Yes I agree Surfshark has done some weird things. I find it weird that it’s actually the same company now as NordVPN, but they don’t make it clear.
Regarding performance, Surfshark is decent speed but still slower than not using a VPN. The more annoying thing is that I get a lot more captchas when using Surfshark. I think these issues are common for all VPNs, though I haven’t tried Mullvad yet (I will when my Surfshark subscription ends).

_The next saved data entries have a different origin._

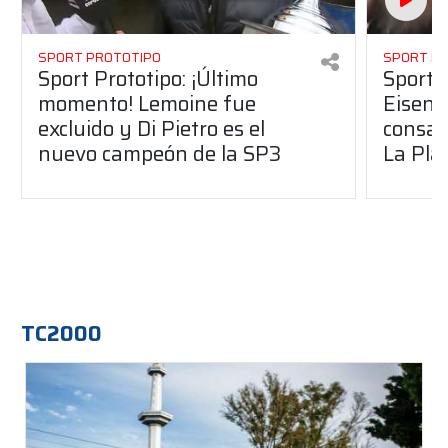
SPORT PROTOTIPO
SPORT P
Sport Prototipo: ¡Último
Sport P
momento! Lemoine fue
Eisenc
excluido y Di Pietro es el
consag
nuevo campeón de la SP3
La Pla
TC2000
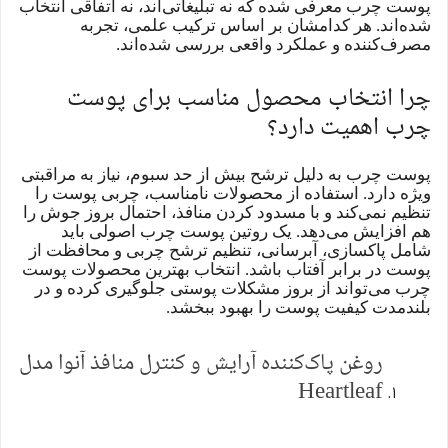
پوست چرب معرفی شده که نه تبلیغاتی‌اند، نه اتفاقی انتخاب
شده‌اند. هر کدامشان بر اساس ترکیب علمی، تجربه
مصرف‌کننده و عملکرد واقعی بررسی شده‌اند.
چرا انتخاب محصول مناسب برای پوست
چرب اهمیت دارد؟
پوست چرب به دلیل ترشح بیش از حد سبوم، نیاز به مراقبتی
ویژه دارد. استفاده از محصولات نامناسب، چربی پوست را
تنظیم نمی‌کند و با مسدود کردن منافذ، احتمال بروز جوش را
هم افزایش می‌دهد. یک روتین پوست چرب اصولی باید
شامل پاکسازی، آبرسانی، تنظیم ترشح چربی و محافظت از
پوست در برابر آفتاب باشد. انتخاب بهترین محصولات پوست
چرب می‌تواند از بروز مشکلات پوستی جلوگیری کرده و در
بلندمدت کیفیت پوست را بهبود ببخشد.
روغن پاک‌کننده آرایش و کنترل منافذ آنوا مدل
Heartleaf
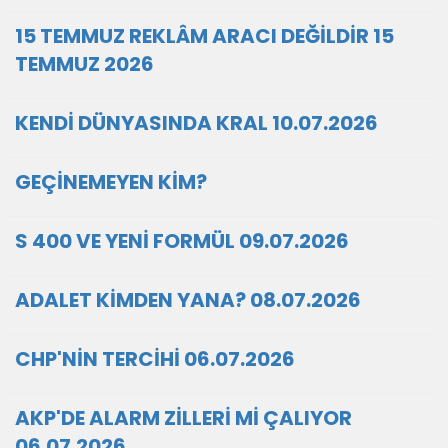
15 TEMMUZ REKLÂM ARACI DEĞİLDİR 15
TEMMUZ 2026
KENDİ DÜNYASINDA KRAL 10.07.2026
GEÇİNEMEYEN KİM?
S 400 VE YENİ FORMÜL 09.07.2026
ADALET KİMDEN YANA? 08.07.2026
CHP'NİN TERCİHİ 06.07.2026
AKP'DE ALARM ZİLLERİ Mİ ÇALIYOR
06.07.2026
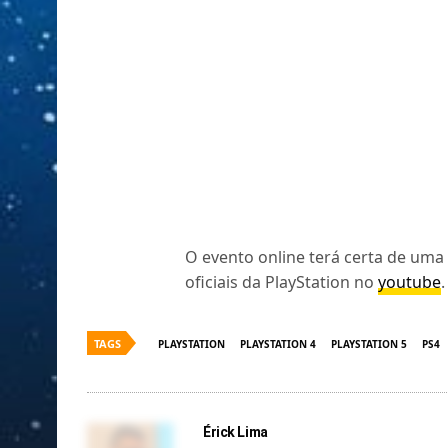
O evento online terá certa de um
oficiais da PlayStation no
youtube
.
TAGS
PLAYSTATION
PLAYSTATION 4
PLAYSTATION 5
PS4
Érick Lima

Yeah a lot of these little VPN companies are getting bought up by larger companies with unknown investors, it’s kinda worrying. There’s one company that owns ExpressVPN, PIA, and CyberGhost now: www.kape.com/our-brands/
Mullvad compared to PIA, Google annoys me less with recaptures. I know it doesn’t answer your question but thought I’d throw my 2 cents in since PIA was quite a popular choice with their YouTube sponsor slots and cheap prices
It’s good to hear you get less captchas with Mullvad. At least for me, when using Surfshark + Private Browsing, I am basically guaranteed to get a ton of captchas on any Google searches.
I never had any real issues with speed using Surfshark, the reason I made the switch was largely about trust. As another user said, as soon as I saw Surfshark start their YouTube advertising spree, and start to bloat their client with unnecessary features, I started looking for alternatives.
I'm iffy about any VPN company that uses YouTuber marketing as it is, and while my threat model isn't overly paranoid, I believe the VPN company someone chooses to use should have paranoid business practices. After I saw the news on Mullvad's raid, the authorities subsequently finding nothing, and the fact that a user's account is merely a string of numbers, I decided it was the VPN for me.